Prof. Hasenfratz studies theories describing elementary interactions, like QCD and models for beyond Standard Model physics involving composite Higgs scenarios. Since these models are typically strongly coupled, she uses non-perturbative techniques, usually computational methods to numerically study these systems. Her work is of particular importance as the Large Hadron Collider continues to produce data and physicists can address phenomena at energies well beyond the presently understood energy range of the Standard Model.
Theoretical high energy physics, non-perturbative studies of gauge theories, conformal systems, and Beyond Standard Model studies, composite Higgs models
PHYS 1125 - General Physics 2 for Majors
Three lect., one rec per week, plus three evening exams in the fall and spring semesters. Second semester of three semester introductory sequence for physics, engineering and astronomy majors. Covers electricity and magnetism, wave motion and optics. Normally is taken concurrently with PHYS 1140. Degree credit not granted for this course and PHYS 1120.

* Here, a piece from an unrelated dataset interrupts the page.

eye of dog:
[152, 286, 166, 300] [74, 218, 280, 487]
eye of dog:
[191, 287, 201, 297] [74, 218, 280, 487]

PHYS 2010 - General Physics 1
Includes three lectures, one two-hour laboratory/recitation per week, plus three evening exams in the fall and spring semesters. Covers mechanics, heat and sound. Thorough presentation of fundamental facts and principles of physics using algebra and trigonometry. Designed for life science majors, including premed students. Natural science majors with a knowledge of calculus and others taking calculus are urged to take the calculus-based courses PHYS 1110, PHYS 1120, PHYS 1140 and PHYS 2130, rather than PHYS 2010 and PHYS 2020. Department enforced prerequisites: ability to use high school algebra and trigonometry.
PHYS 5210 - Theoretical Mechanics
Fall 2018 / Fall 2019
Variational principles, Lagrange's equations, Hamilton's equations, motion of rigid body, relativistic mechanics, transformation theory, continuum mechanics, small oscillations, Hamilton-Jacobi theory.